La escalada de violencia comenzó con un masivo lanzamiento de cohetes desde varios puntos de la Franja de Gaza a las 6:30 hora local. El portavoz del ejército israelí, el teniente coronel Richard Hecht, indicó que se dispararon al menos 2.200 cohetes, mientras que Hamas reclamó la autoría de 5.500 proyectiles. En las redes sociales se han difundido imágenes que muestran la incursión terrestre de milicianos de Hamas y la captura de soldados y civiles.

El movimiento palestino divulgó un video que muestra a tres individuos vestidos como civiles, visiblemente preocupados, capturados por sus combatientes en el área del paso de Erez, entre Israel y la Franja de Gaza.

El Ejército israelí confirmó la activación de reservistas para operaciones en Gaza, así como en el norte del país, cerca de las fronteras con Líbano y Siria, y en la ocupada Cisjordania. También se reportaron sirenas de alerta en el sur de Israel, y la Policía instó a la población a refugiarse en los refugios antibombas.

Egipto, que actúa como mediador entre Palestina e Israel, anunció que está manteniendo contactos a nivel internacional para buscar una solución que contenga la tensión, advirtiendo sobre las graves repercusiones de una escalada de violencia.

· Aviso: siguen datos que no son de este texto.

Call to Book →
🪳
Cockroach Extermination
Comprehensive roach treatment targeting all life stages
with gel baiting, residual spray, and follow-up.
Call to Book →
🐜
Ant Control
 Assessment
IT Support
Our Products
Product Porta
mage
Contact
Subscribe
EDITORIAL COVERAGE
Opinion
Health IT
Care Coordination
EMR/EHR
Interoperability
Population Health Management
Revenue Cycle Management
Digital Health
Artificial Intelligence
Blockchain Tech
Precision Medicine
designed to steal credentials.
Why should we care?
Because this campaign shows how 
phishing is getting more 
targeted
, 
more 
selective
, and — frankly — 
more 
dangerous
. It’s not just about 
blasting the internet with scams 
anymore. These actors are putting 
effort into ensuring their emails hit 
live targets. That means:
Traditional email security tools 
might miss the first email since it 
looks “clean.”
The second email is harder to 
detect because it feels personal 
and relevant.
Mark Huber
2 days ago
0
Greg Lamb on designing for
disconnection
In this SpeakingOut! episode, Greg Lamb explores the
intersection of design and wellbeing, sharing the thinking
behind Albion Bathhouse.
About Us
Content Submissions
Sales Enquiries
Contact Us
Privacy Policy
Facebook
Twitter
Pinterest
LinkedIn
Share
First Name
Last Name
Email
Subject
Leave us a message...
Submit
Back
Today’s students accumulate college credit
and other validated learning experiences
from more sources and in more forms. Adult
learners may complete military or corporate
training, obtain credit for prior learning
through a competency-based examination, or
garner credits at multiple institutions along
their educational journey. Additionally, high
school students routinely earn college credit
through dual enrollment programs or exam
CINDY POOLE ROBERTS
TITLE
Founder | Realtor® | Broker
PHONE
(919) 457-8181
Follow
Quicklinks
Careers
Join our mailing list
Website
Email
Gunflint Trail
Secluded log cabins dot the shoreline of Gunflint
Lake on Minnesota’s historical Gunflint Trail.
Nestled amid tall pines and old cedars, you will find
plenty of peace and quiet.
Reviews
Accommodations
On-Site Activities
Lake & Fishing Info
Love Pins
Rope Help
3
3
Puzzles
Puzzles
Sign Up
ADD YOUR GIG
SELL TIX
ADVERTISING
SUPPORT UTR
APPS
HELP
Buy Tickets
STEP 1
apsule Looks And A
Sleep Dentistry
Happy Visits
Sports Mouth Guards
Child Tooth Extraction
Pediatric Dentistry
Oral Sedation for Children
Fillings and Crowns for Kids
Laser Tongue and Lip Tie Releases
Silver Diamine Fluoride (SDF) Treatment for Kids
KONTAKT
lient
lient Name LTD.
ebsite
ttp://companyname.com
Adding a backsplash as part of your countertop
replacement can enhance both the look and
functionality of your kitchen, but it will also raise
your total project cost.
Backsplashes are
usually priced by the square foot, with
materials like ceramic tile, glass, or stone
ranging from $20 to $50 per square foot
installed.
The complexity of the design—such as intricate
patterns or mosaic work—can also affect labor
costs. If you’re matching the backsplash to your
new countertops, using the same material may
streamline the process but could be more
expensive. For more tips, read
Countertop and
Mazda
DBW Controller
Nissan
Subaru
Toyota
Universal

El Pentágono reafirmó el compromiso «inquebrantable» de Estados Unidos con el derecho de Israel a defenderse y aseguró que proporcionará los medios necesarios para que el país pueda hacerlo.

La ONU condenó el asalto a las ciudades israelíes y la andanada de cohetes lanzada por las milicias de Hamas. Varios países europeos, incluyendo Francia, Reino Unido, Alemania, España, Italia y Ucrania, repudiaron los ataques de Hamas y respaldaron el derecho de Israel a defenderse. Rusia llamó a la calma y expresó su compromiso de mantener contacto con todas las partes involucradas en la crisis. El presidente de Turquía, Recep Tayyip Erdogan, instó a ambas partes a actuar con moderación y evitar acciones que puedan agravar el conflicto.

Desde 2007, Israel mantiene un bloqueo contra la Franja de Gaza, un territorio palestino empobrecido y densamente poblado gobernado por Hamas. Esta situación ha resultado en varias guerras devastadoras entre palestinos y fuerzas israelíes a lo largo de los años, con tensiones que se intensificaron en septiembre debido al cierre de la frontera por parte de Israel, afectando a los trabajadores palestinos que dependen de empleos en Israel para sustentarse.

La reapertura de la frontera despertó esperanzas de una mejora en la situación en Gaza, donde residen 2.3 millones de personas. En mayo de este año, un intercambio de bombardeos aéreos israelíes y cohetes desde Gaza resultó en la muerte de 34 palestinos y un israelí. La comunidad internacional observa con preocupación el recrudecimiento de la violencia en la región y hace un llamado a la contención y la búsqueda de una solución pacífica.